The lot is located between party walls with dimensions of 20 feet wide by 80 feet long. The new construction keeps the sequence house-yard-barn, as usual in the old town.
The new building also keeps the alignments and volumetry set by planning regulations. Access is produced through an entrance porch that also can be used as a garage. The living room and the kitchen/dining room must be understood as a double-height space, extended toward the yard and the guest annex.
The stepping façade in the yard allows the entrance of sunlight during most of the day, generating different terraces alongside each room. The oblique alignment of these terraces helps to solve the irregular shape of the plot. The translucent character of these façade planes increases the uptake of natural light while preserving the privacy inside from adjoining properties.
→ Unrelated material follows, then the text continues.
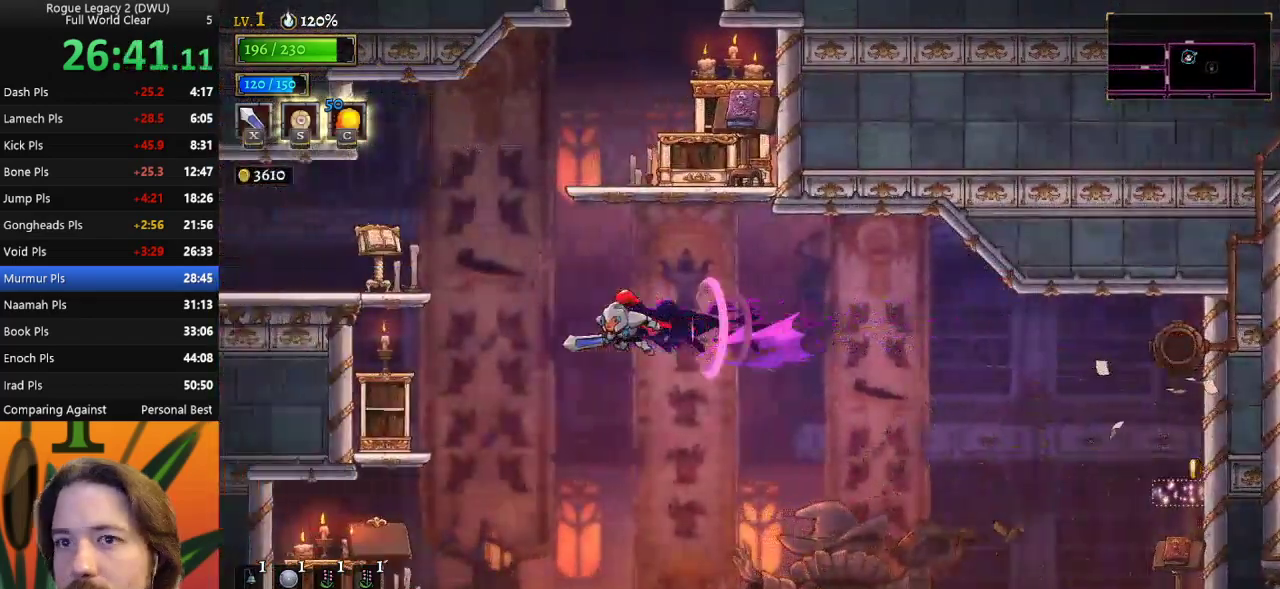
{"keys": ["left", "z"], "events": [[33, "a", "up"], [183, "z", "down"]]}
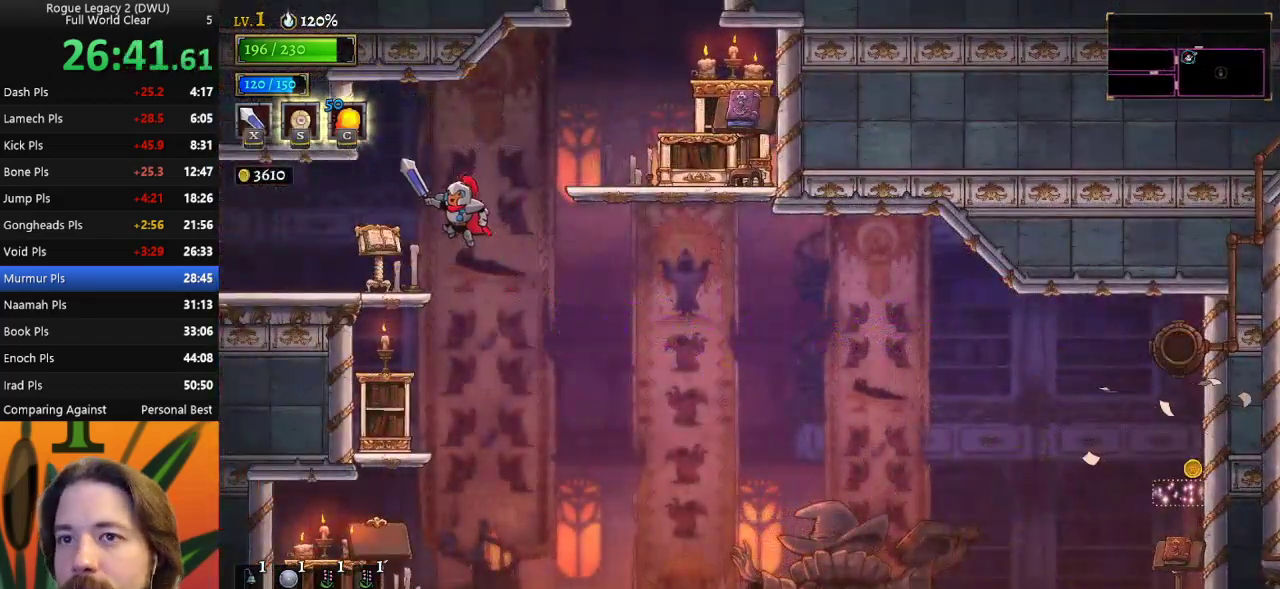
{"keys": ["d", "right"], "events": [[100, "down", "down"], [100, "z", "up"], [150, "left", "up"], [200, "right", "down"], [233, "down", "up"], [383, "d", "down"]]}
The different height of upper levels around the stairs has an aim to minimize the horizontal circulation so that the stairs assume the function of a vertical corridor with no need of landings or hallways. The rooms are disposed according to a privacy gradient, with the day area located downward and another located upward. While the first (day) area occupies an only double-height space opened mainly to the yard, bedrooms are divided by a solution consisting of a translucent enclosure and curtains that simultaneously provide both spatial continuity and privacy to the user. The basement level contains an area destined to installations and a second living room illuminated through a small yard. The under-roof floor features a big terrace and an auxiliary area. The terrace favors the illumination of the staircase.
The alternate disposition of the floors around the stairs allows each room of the house to be treated differently by varying the ceiling heights, giving a different scale to each use. The house is thought of in cubic feet, in opposition to the usual flat conception of housing measured in square feet.
The palette of materials used in the construction of the house is really reduced, predominating the concrete slabs in ceilings, continuous pavement of micro-cement on floors, u-glass planes inside the house and on façades, while plasterboard panels and the texture of brick masonry painted in white are alternated as interior finish on the walls.
The sustaining structure consists of two reinforced concrete portal frames located on the party walls that bear the semi-prefabricated concrete slabs of each floor of the house.